Skip to content
 

Blog post

Researching pathways into higher education with students from refugee backgrounds: Exploring the conceptual, methodological and ethical challenges

Sally Baker Jaya Dantas Mary Taiwo

We are thrilled to have been selected to represent the Australian Association for Research in Education as a featured symposium at this year’s BERA conference. We believe that the selection of our symposium foregrounds the growing and increased urgency in education of the imperative to consider the needs of students whose language, cultural and educational backgrounds are at odds with dominant forms of knowing, being and doing. In particular, in addition to thinking about how our implicit assumptions about who might be in our classrooms can create significant challenges, our symposium pushes us to think more broadly about our scholarship with vulnerable and marginalised students, yet focusing on their resilience and strength. In foregrounding students from refugee backgrounds as inhabiting many of the characteristics of many highly disadvantaged groups (such as unfamiliarity with the language, practices and culture of higher education), we seek to remind our colleagues of the challenges that many of our students face when it comes to transition, and language and culture of education systems. As Bourdieu, Passeron and de Saint Martin, (1996) remind us, “Academic language is …no one’s mother tongue, not even that of children of the cultivated classes” (p. 8).

At a time of unprecedented global migration, with over 65.6 million people having been forcibly displaced (UNHCR, 2017), and with Australia’s recent commitment to resettle an additional 12,000 Syrian humanitarian entrants, contributing robust understandings of the experiences of refugees is vital. Supported by federal funding (through the Australian government’s Office for Learning & Teaching), the research presented in the symposium, therefore, has significant implications for educators and policy-makers globally and across sectors through its impact on, and contributions to, practice, conceptual understandings, research methodologies and resources in the context of Students from Refugee Backgrounds (SfRBs).

WHAT TO WORK ON
• 1. Answer these questions from the blog post on refugee-background students:
(a) Which association does the symposium represent at the BERA conference?
(b) How many people does the post say have been forcibly displaced, according to UNHCR (2017)?
(c) How many additional Syrian humanitarian entrants has Australia committed to resettle?
• 2. According to the blog post on refugee-background students, why is it vital to contribute robust understandings of refugees' experiences? Answer in one to three sentences.
• 3. Reproduce the stretch of the blog post from "At a time of" through "Refugee Backgrounds (SfRBs)." word for word.
You won't need the data that comes after this blog post.

[Rendered images and their source text]
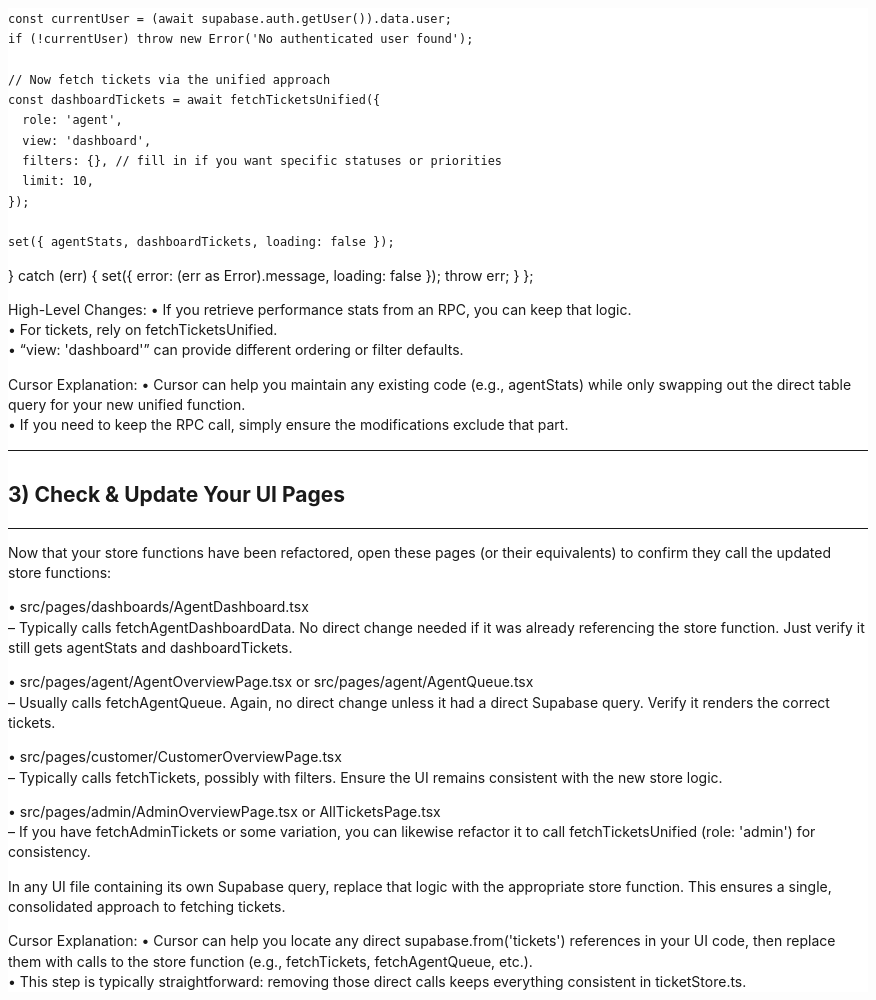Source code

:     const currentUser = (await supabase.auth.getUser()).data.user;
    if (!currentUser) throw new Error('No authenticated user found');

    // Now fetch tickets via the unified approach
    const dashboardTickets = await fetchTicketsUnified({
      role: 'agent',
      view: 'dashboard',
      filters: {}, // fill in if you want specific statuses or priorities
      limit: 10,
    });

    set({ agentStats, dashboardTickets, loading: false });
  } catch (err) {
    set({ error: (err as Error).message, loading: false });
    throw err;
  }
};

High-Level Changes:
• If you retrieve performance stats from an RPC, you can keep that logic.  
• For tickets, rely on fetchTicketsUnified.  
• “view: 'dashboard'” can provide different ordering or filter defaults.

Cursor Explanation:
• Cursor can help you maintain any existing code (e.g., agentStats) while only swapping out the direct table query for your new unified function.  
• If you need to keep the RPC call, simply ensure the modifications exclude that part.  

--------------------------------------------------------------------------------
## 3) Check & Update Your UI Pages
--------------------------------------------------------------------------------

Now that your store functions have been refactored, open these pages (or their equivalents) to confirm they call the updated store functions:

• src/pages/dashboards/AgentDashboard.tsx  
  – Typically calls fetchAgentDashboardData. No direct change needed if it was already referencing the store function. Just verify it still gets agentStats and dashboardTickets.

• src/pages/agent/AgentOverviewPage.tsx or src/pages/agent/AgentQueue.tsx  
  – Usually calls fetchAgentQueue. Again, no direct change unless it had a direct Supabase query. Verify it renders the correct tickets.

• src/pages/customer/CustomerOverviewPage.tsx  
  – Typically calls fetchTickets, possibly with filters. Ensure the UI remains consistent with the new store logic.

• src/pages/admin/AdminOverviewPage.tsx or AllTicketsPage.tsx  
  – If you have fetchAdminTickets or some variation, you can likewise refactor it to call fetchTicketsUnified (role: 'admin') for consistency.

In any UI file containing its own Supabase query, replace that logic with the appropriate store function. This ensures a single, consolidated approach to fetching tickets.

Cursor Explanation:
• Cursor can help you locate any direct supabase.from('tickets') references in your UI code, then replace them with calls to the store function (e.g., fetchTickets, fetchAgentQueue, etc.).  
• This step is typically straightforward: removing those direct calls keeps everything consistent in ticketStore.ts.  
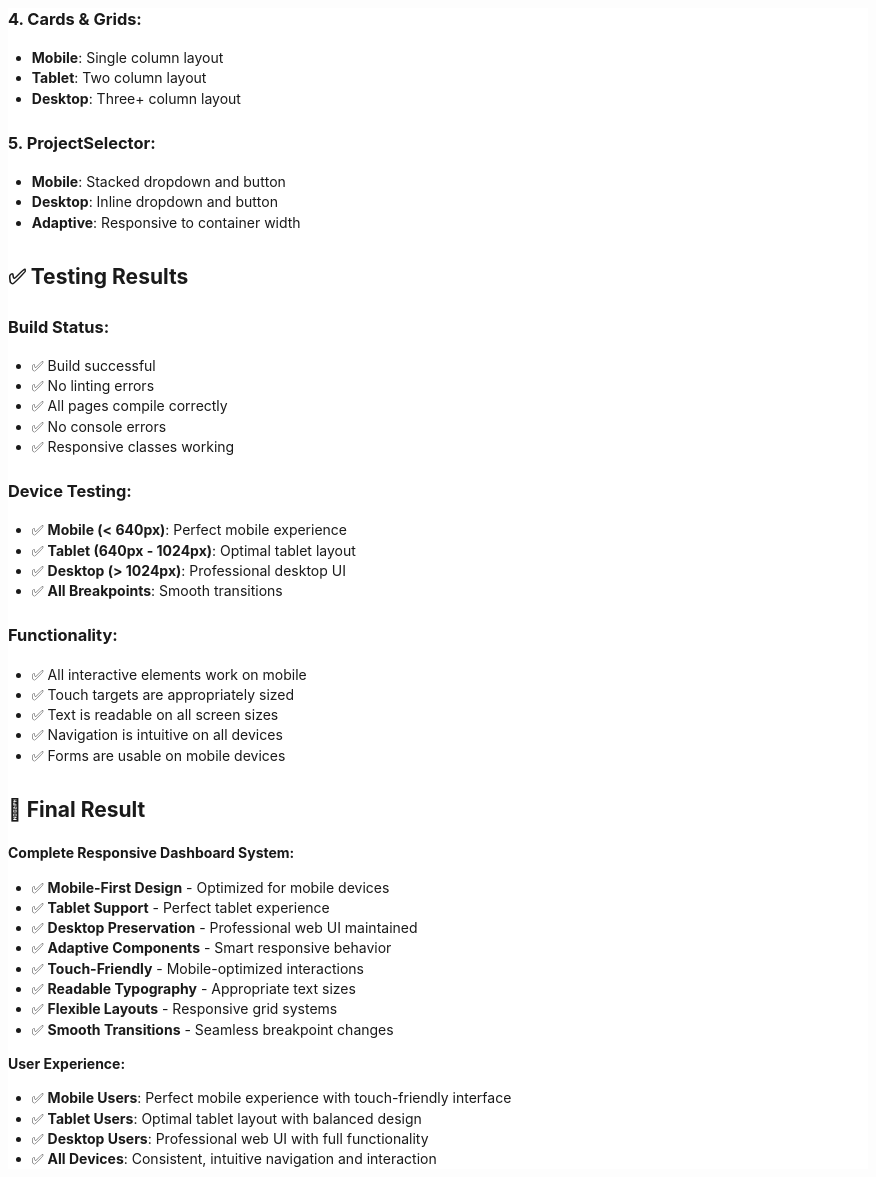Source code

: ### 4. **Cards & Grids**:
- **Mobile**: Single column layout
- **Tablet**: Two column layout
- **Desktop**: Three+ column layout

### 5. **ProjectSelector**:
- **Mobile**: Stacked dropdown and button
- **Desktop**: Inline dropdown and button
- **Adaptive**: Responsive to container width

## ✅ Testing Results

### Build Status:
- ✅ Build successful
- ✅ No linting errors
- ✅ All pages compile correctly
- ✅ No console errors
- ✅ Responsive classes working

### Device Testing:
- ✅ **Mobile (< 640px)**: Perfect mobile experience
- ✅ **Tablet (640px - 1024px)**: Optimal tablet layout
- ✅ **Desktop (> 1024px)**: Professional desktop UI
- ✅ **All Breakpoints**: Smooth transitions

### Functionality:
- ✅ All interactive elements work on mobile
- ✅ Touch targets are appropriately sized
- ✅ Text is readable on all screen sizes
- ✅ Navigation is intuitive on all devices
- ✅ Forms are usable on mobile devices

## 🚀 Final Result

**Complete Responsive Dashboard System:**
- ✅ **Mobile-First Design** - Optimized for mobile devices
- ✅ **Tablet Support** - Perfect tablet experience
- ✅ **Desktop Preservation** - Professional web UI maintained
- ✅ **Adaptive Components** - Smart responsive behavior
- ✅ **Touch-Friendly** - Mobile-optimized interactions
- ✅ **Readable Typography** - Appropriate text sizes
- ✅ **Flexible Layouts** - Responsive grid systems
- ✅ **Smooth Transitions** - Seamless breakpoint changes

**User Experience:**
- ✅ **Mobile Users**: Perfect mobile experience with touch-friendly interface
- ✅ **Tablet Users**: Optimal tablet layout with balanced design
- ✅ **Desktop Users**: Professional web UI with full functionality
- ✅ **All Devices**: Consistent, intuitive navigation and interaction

SOLUTIONS BY TASK
• 1.
(a) The Australian Association for Research in Education
(b) Over 65.6 million
(c) 12,000

• 2. It is vital because global migration is at an unprecedented level, with over 65.6 million people forcibly displaced (UNHCR, 2017). Australia has also recently committed to resettling an additional 12,000 Syrian humanitarian entrants.

• 3.
At a time of unprecedented global migration, with over 65.6 million people having been forcibly displaced (UNHCR, 2017), and with Australia’s recent commitment to resettle an additional 12,000 Syrian humanitarian entrants, contributing robust understandings of the experiences of refugees is vital. Supported by federal funding (through the Australian government’s Office for Learning & Teaching), the research presented in the symposium, therefore, has significant implications for educators and policy-makers globally and across sectors through its impact on, and contributions to, practice, conceptual understandings, research methodologies and resources in the context of Students from Refugee Backgrounds (SfRBs).